### ACTIVITY
Output everything in the data exactly, leaving the pictures out.
━━━ ENTRIES SUPPLIED
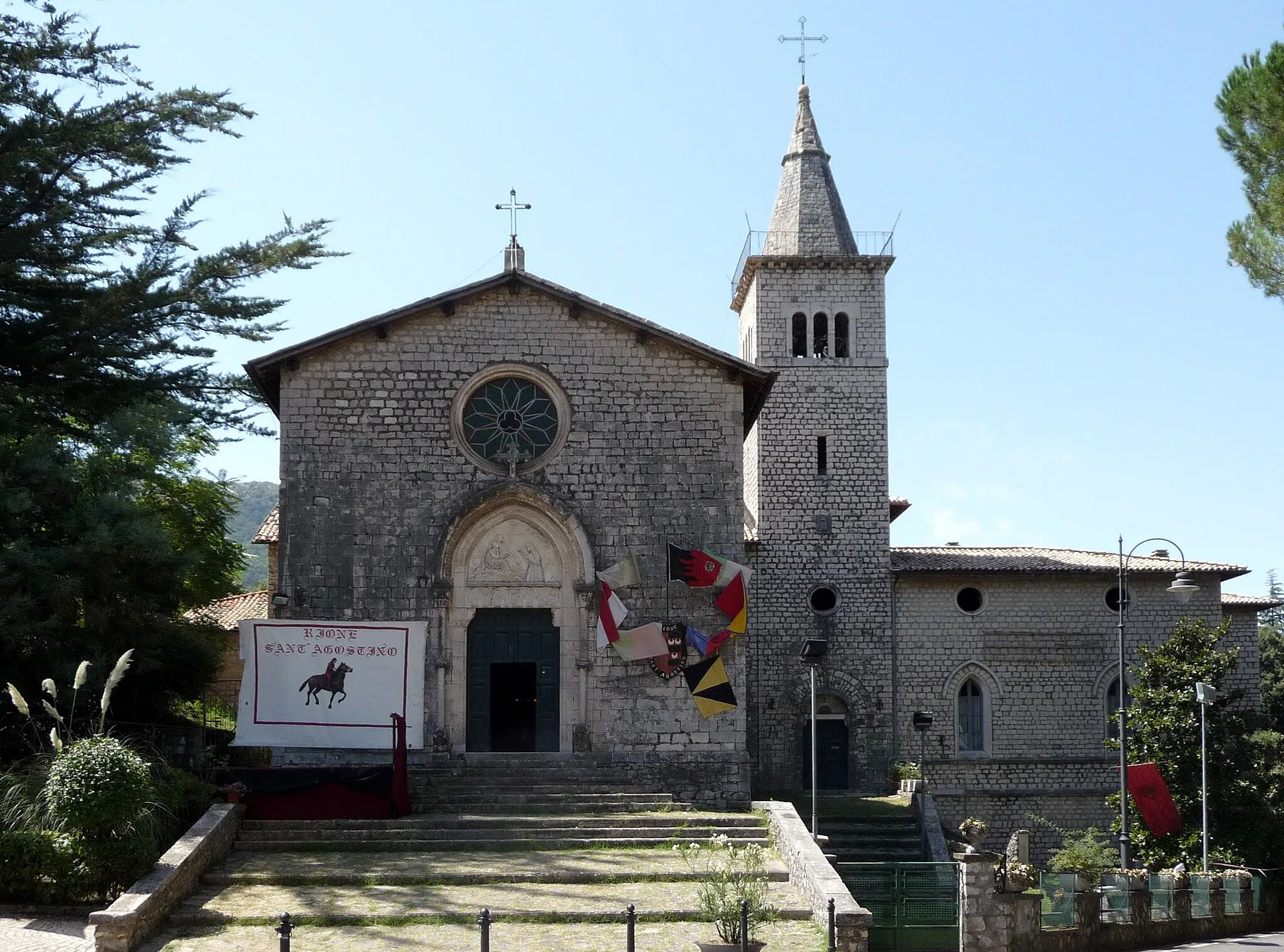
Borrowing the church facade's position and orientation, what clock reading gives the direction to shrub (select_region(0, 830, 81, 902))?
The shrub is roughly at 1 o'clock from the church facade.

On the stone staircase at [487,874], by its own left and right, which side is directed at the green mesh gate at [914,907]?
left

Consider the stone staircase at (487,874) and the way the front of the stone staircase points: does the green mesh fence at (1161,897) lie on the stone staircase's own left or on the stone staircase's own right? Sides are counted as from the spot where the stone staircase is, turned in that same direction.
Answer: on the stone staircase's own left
━━━━━━
### WRITTEN RESPONSE
Borrowing the church facade's position and orientation, what clock reading gives the direction to shrub (select_region(0, 830, 81, 902))?
The shrub is roughly at 1 o'clock from the church facade.

On the stone staircase at [487,874], by its own left and right, which side is directed at the green mesh gate at [914,907]?
left

Consider the stone staircase at (487,874) and the way the front of the stone staircase points: does the green mesh fence at (1161,897) lie on the stone staircase's own left or on the stone staircase's own right? Sides are counted as from the spot where the stone staircase is, turned in that same direction.
Answer: on the stone staircase's own left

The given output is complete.